Your answer should consist only of the lines from the line containing "For every layout" through the last line below, each repeated exactly.

[Data items]
==============================
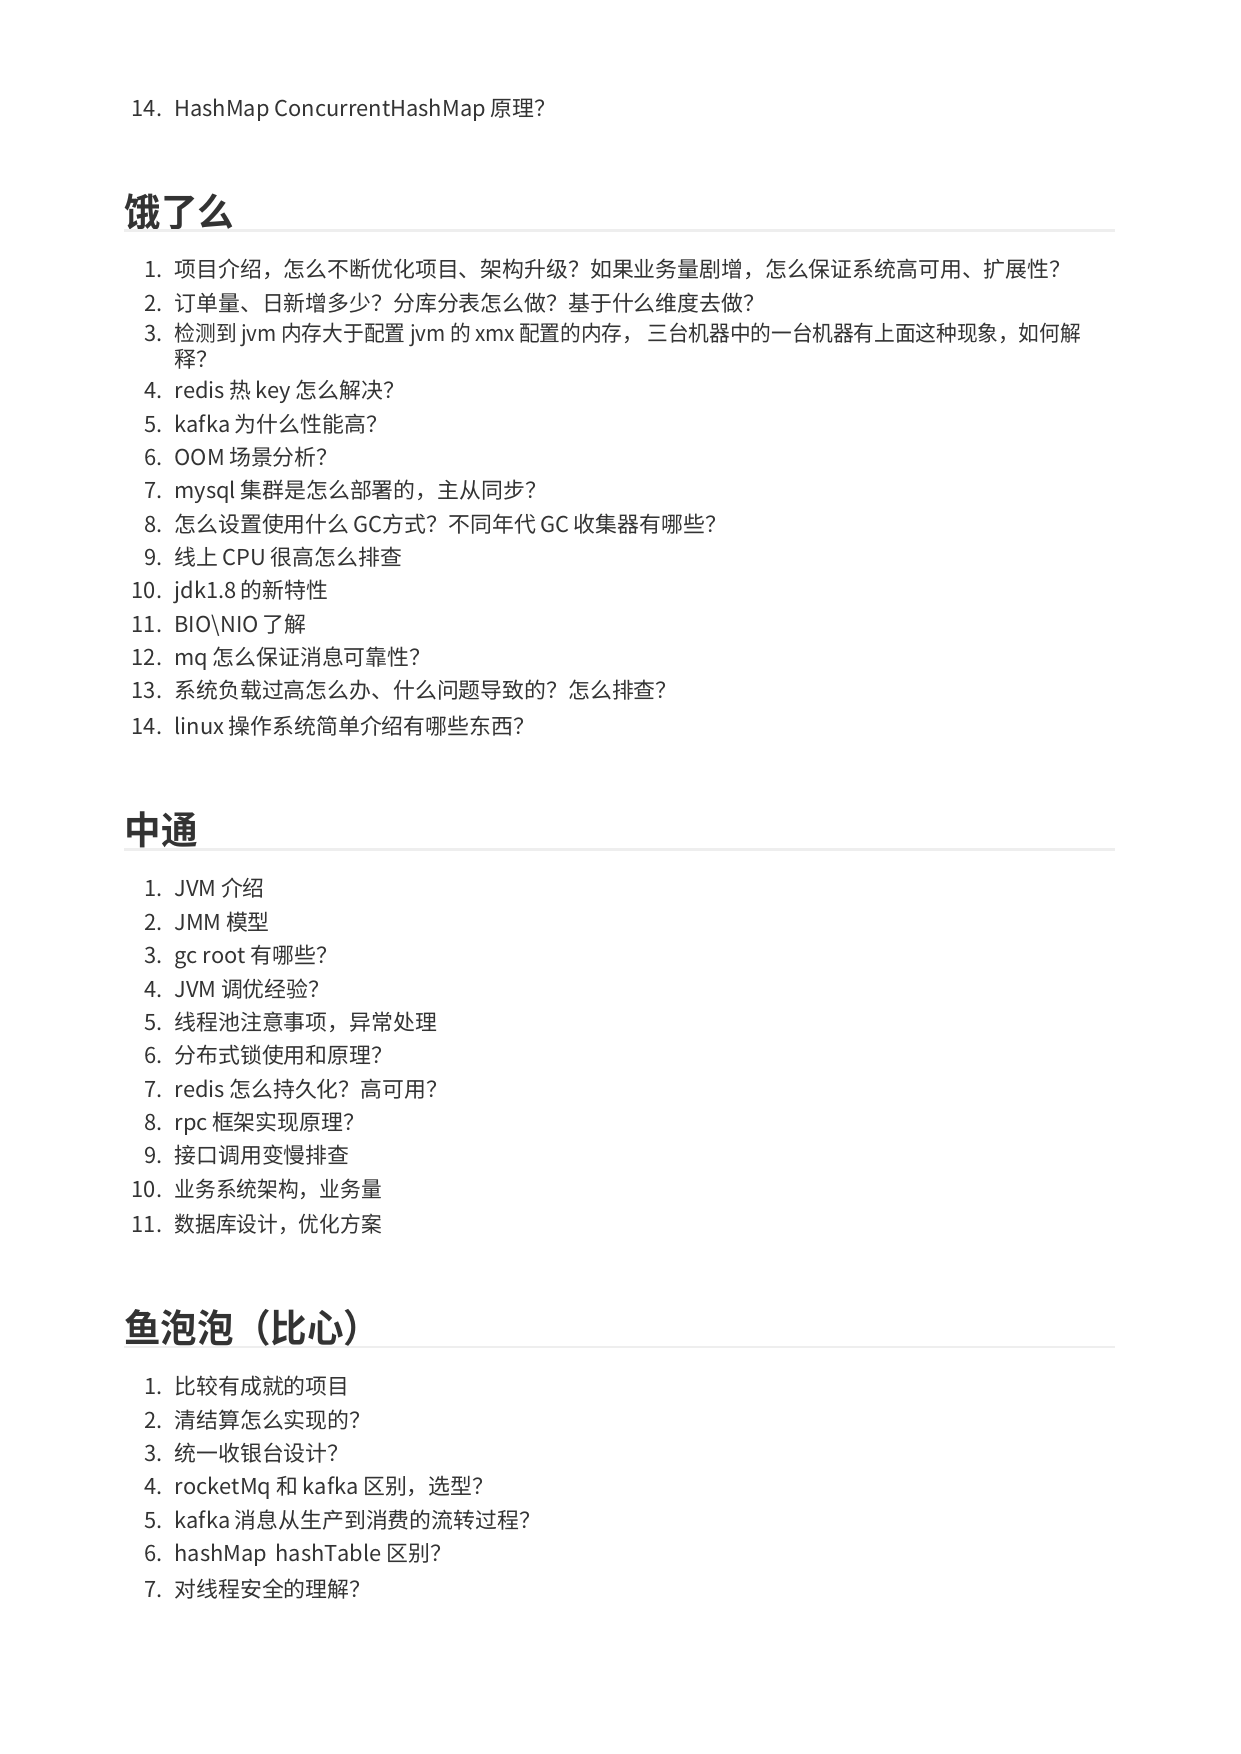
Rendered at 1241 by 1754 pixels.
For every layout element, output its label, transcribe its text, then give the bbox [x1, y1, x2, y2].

list JVM介绍 [144, 868, 1128, 904]
subtitle ⻥泡泡（⽐⼼） [124, 1288, 1128, 1356]
list 怎么设置使⽤什么GC⽅式？不同年代GC收集器有哪些？ [144, 505, 1128, 539]
list redis怎么持久化？⾼可⽤？ [144, 1071, 1128, 1104]
list rpc框架实现原理？ [144, 1104, 1128, 1137]
list 线程池注意事项，异常处理 [144, 1004, 1128, 1037]
list mysql集群是怎么部署的，主从同步？ [144, 472, 1128, 505]
list 对线程安全的理解？ [144, 1568, 1128, 1604]
list jdk1.8的新特性 [132, 572, 1128, 605]
list JVM调优经验？ [144, 971, 1128, 1004]
list 业务系统架构，业务量 [132, 1171, 1128, 1204]
list hashMap hashTable区别？ [144, 1535, 1128, 1568]
list linux操作系统简单介绍有哪些东⻄？ [132, 705, 1128, 742]
list HashMap ConcurrentHashMap原理？ [132, 91, 1128, 123]
list 分布式锁使⽤和原理？ [144, 1037, 1128, 1071]
list 统⼀收银台设计？ [144, 1435, 1128, 1468]
list JMM模型 [144, 904, 1128, 937]
list 数据库设计，优化⽅案 [132, 1204, 1128, 1240]
list kafka消息从⽣产到消费的流转过程？ [144, 1501, 1128, 1535]
list 订单量、⽇新增多少？分库分表怎么做？基于什么维度去做？ [144, 285, 1128, 318]
list 项⽬介绍，怎么不断优化项⽬、架构升级？如果业务量剧增，怎么保证系统⾼可⽤、扩展性？ [144, 249, 1128, 285]
list 接⼝调⽤变慢排查 [144, 1137, 1128, 1171]
subtitle 中通 [124, 791, 1128, 858]
list gc root有哪些？ [144, 937, 1128, 971]
list BIO\NIO了解 [132, 605, 1128, 639]
list mq怎么保证消息可靠性？ [132, 639, 1128, 672]
list redis热key怎么解决？ [144, 373, 1128, 405]
list 线上CPU很⾼怎么排查 [144, 539, 1128, 572]
list rocketMq 和 kafka区别，选型？ [144, 1468, 1128, 1501]
list 检测到jvm内存⼤于配置jvm的xmx配置的内存， 三台机器中的⼀台机器有上⾯这种现象，如何解释？ [144, 319, 1099, 373]
list ⽐较有成就的项⽬ [144, 1365, 1128, 1401]
list 清结算怎么实现的？ [144, 1401, 1128, 1435]
list kafka为什么性能⾼？ [144, 405, 1128, 439]
subtitle 饿了么 [124, 172, 1128, 239]
list OOM场景分析？ [144, 439, 1128, 472]
list 系统负载过⾼怎么办、什么问题导致的？怎么排查？ [132, 672, 1128, 705]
==============================
Reply to the exercise:
For every layout element, output its label, transcribe its text, then give the bbox [x1, y1, x2, y2].

list JVM介绍 [144, 868, 1128, 904]
subtitle ⻥泡泡（⽐⼼） [124, 1288, 1128, 1356]
list 怎么设置使⽤什么GC⽅式？不同年代GC收集器有哪些？ [144, 505, 1128, 539]
list redis怎么持久化？⾼可⽤？ [144, 1071, 1128, 1104]
list rpc框架实现原理？ [144, 1104, 1128, 1137]
list 线程池注意事项，异常处理 [144, 1004, 1128, 1037]
list mysql集群是怎么部署的，主从同步？ [144, 472, 1128, 505]
list 对线程安全的理解？ [144, 1568, 1128, 1604]
list jdk1.8的新特性 [132, 572, 1128, 605]
list JVM调优经验？ [144, 971, 1128, 1004]
list 业务系统架构，业务量 [132, 1171, 1128, 1204]
list hashMap hashTable区别？ [144, 1535, 1128, 1568]
list linux操作系统简单介绍有哪些东⻄？ [132, 705, 1128, 742]
list HashMap ConcurrentHashMap原理？ [132, 91, 1128, 123]
list 分布式锁使⽤和原理？ [144, 1037, 1128, 1071]
list 统⼀收银台设计？ [144, 1435, 1128, 1468]
list JMM模型 [144, 904, 1128, 937]
list 数据库设计，优化⽅案 [132, 1204, 1128, 1240]
list kafka消息从⽣产到消费的流转过程？ [144, 1501, 1128, 1535]
list 订单量、⽇新增多少？分库分表怎么做？基于什么维度去做？ [144, 285, 1128, 318]
list 项⽬介绍，怎么不断优化项⽬、架构升级？如果业务量剧增，怎么保证系统⾼可⽤、扩展性？ [144, 249, 1128, 285]
list 接⼝调⽤变慢排查 [144, 1137, 1128, 1171]
subtitle 中通 [124, 791, 1128, 858]
list gc root有哪些？ [144, 937, 1128, 971]
list BIO\NIO了解 [132, 605, 1128, 639]
list mq怎么保证消息可靠性？ [132, 639, 1128, 672]
list redis热key怎么解决？ [144, 373, 1128, 405]
list 线上CPU很⾼怎么排查 [144, 539, 1128, 572]
list rocketMq 和 kafka区别，选型？ [144, 1468, 1128, 1501]
list 检测到jvm内存⼤于配置jvm的xmx配置的内存， 三台机器中的⼀台机器有上⾯这种现象，如何解释？ [144, 319, 1099, 373]
list ⽐较有成就的项⽬ [144, 1365, 1128, 1401]
list 清结算怎么实现的？ [144, 1401, 1128, 1435]
list kafka为什么性能⾼？ [144, 405, 1128, 439]
subtitle 饿了么 [124, 172, 1128, 239]
list OOM场景分析？ [144, 439, 1128, 472]
list 系统负载过⾼怎么办、什么问题导致的？怎么排查？ [132, 672, 1128, 705]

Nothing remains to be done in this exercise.